Text >>
# Removing add-ins from MS Outlook 2010



## UbtchaNOVA (Aug 3, 2010)

I have a conflict between an add-in from my ESET Security Suite and MS Outlook 2010; at least that is what the folks at ESET tell me. They said I would have to remove their anti-spam add-in from Outlook. No problem find the add-in, but Outlook won't let me remove it! The message Outlook is giving me is "This add-in is installed for all users on this computer and can only be connected or disconnected by an administrator." I HAVE ADMINISTRATOR PERMISSIONS and in fact installed ESET while logged into my account. So I am stuck trying to figure out how to remove this flaming add-in so that Outlook doesn't want to restart every time I try to close the app. (At which time I open Task Manager and kill the Outlook process.) If a suggestion is to remove the add-in via the Control Panel, "where" in Windows 7 Control Panel is this capability found? Thanks very much.


----------



## djaburg (May 15, 2008)

Would it not make more sense to just log in as administrator, disable it and be done with it? Or is there an option to modify the installation of ESET to remove that part of the software?


----------



## danyt1967 (Aug 19, 2010)

To remove the Eset add in from outlook.
Open Eset smart security, press F5 (or go to advanced set-up).
Under the section miscellaneous, click on email client integration (last item at the bottom).
Un-click integrate into Microsoft Outlook.

Press OK and you should be good.


----------

What you will do >>
• a. From the Outlook add-in thread, quote the passage that starts at "## djaburg (May" and ends at "to advanced set-up).".
• b. In the Outlook add-in thread, under which section of the ESET advanced setup is the email client integration item found?

Stored data >>
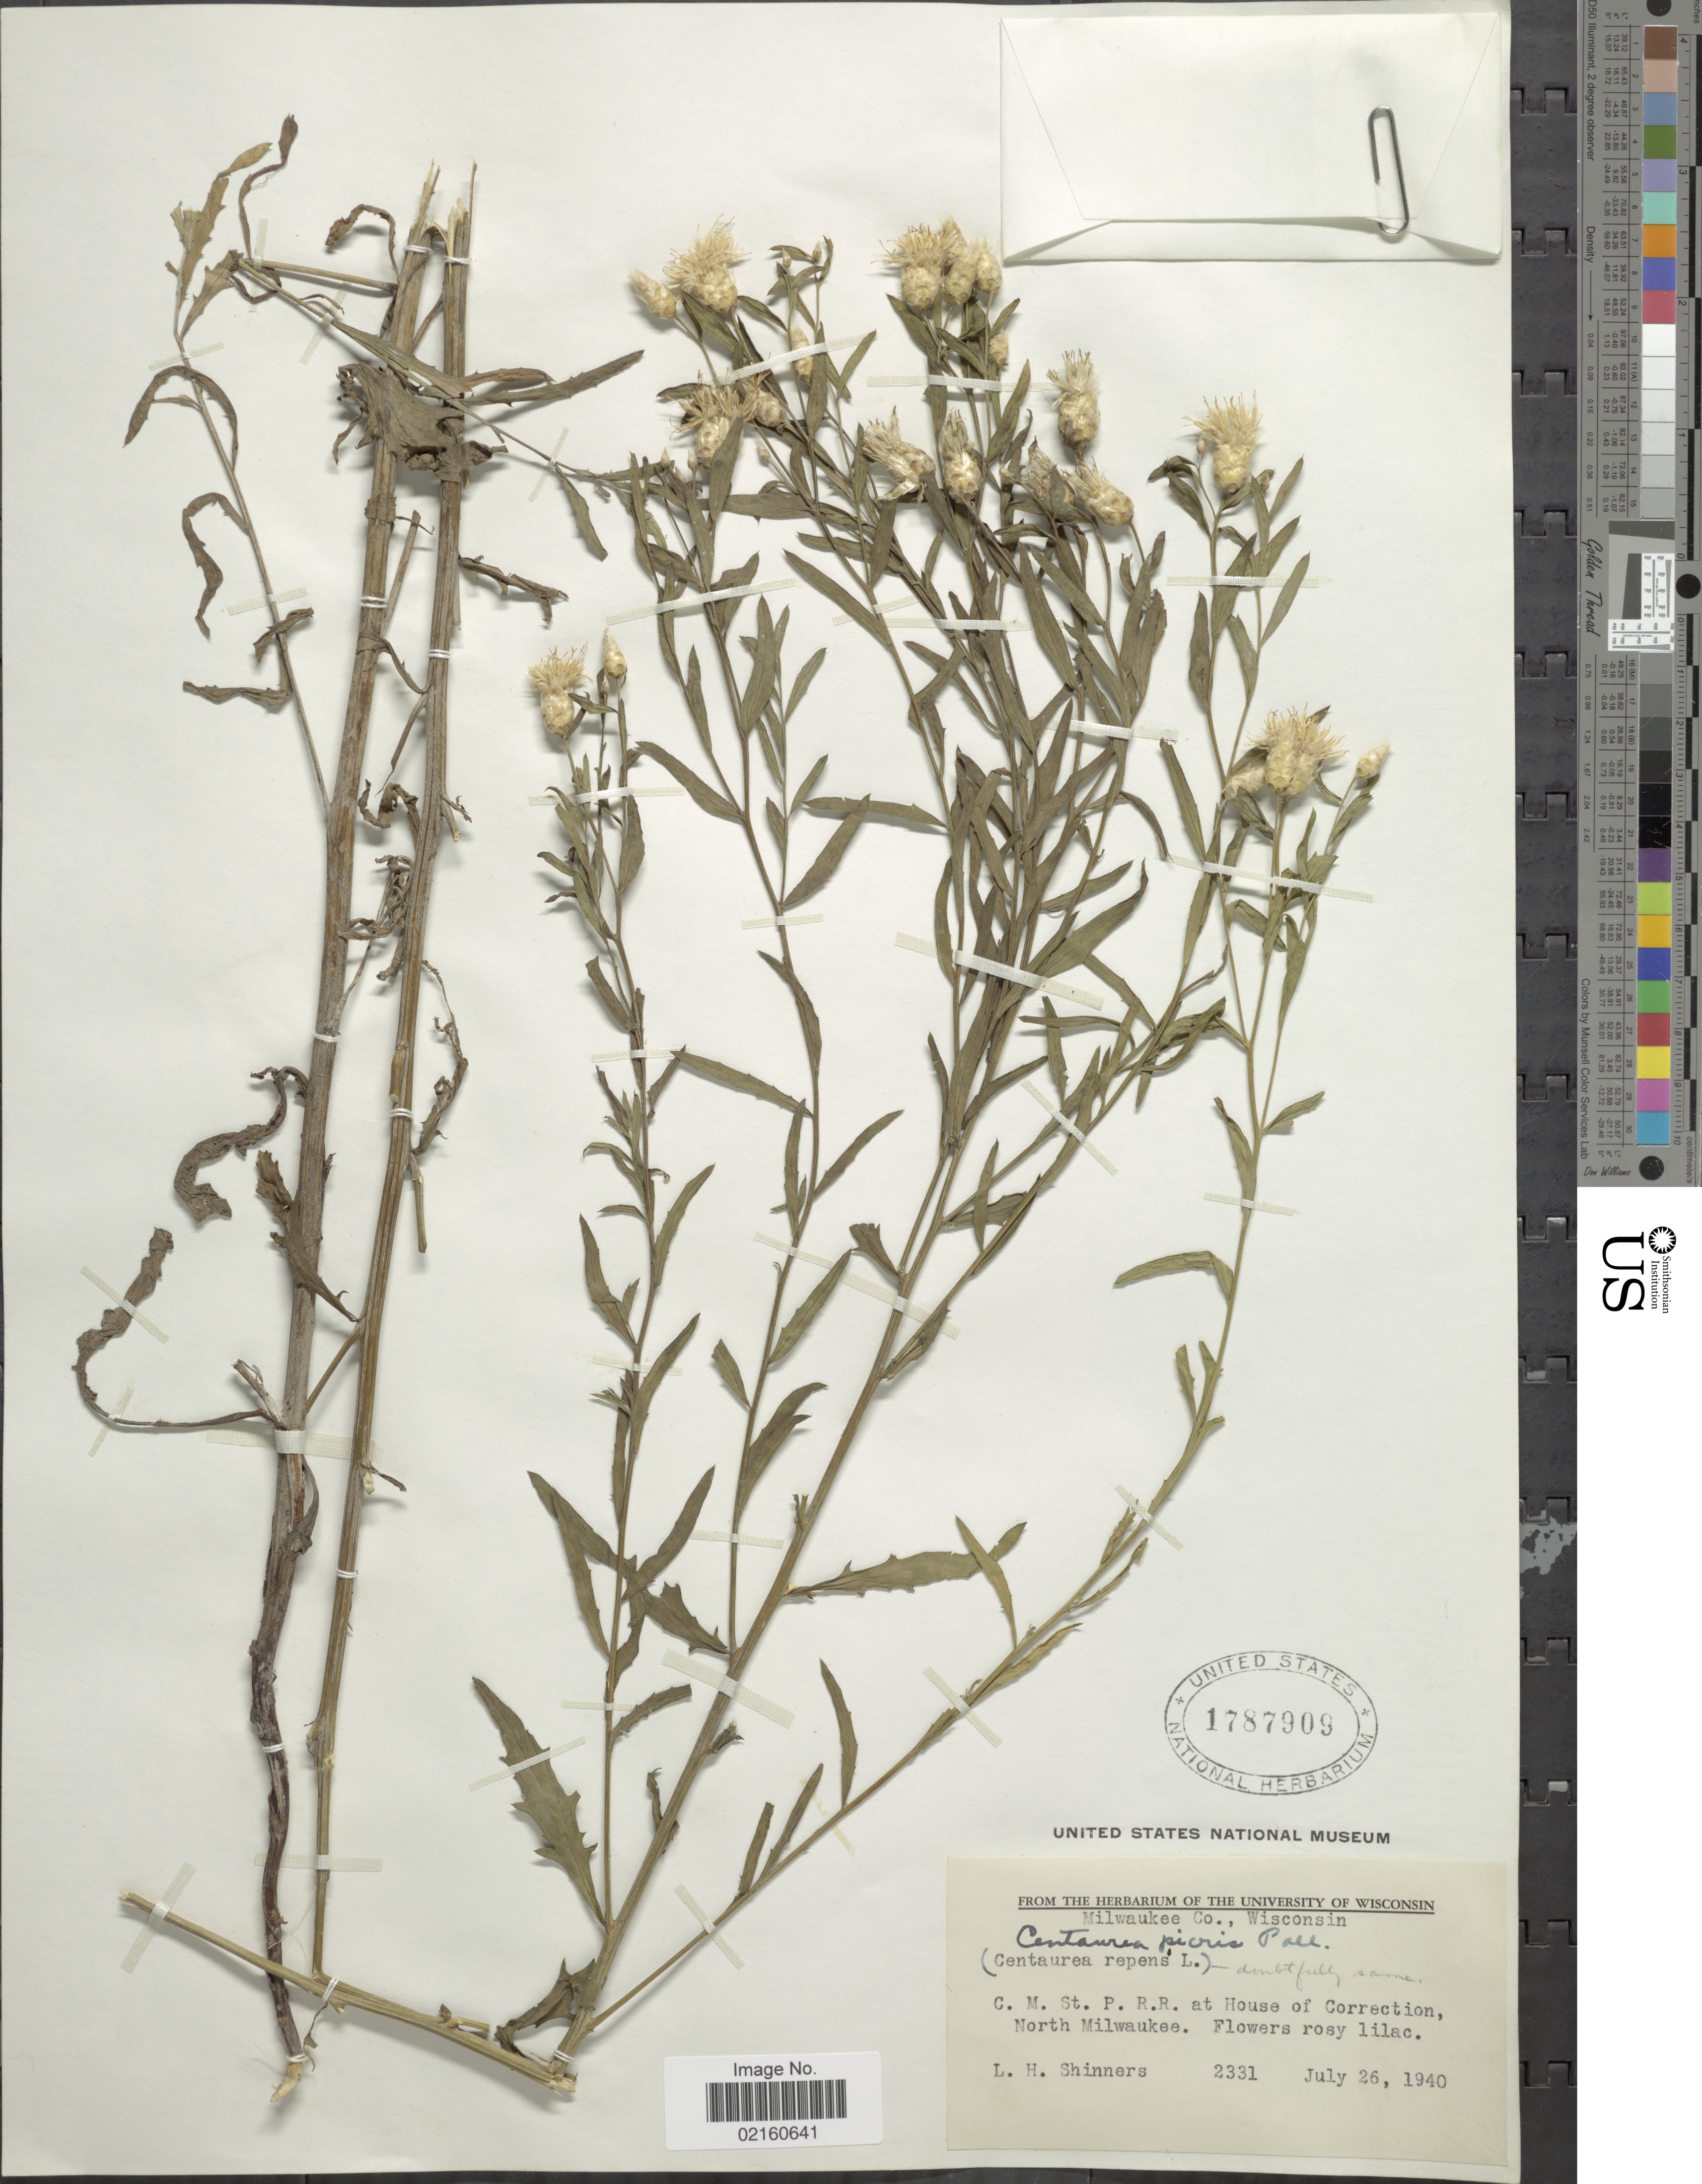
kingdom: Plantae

The responses >>
• a.
## djaburg (May 15, 2008)

Would it not make more sense to just log in as administrator, disable it and be done with it? Or is there an option to modify the installation of ESET to remove that part of the software?


----------



## danyt1967 (Aug 19, 2010)

To remove the Eset add in from outlook.
Open Eset smart security, press F5 (or go to advanced set-up).

• b. Miscellaneous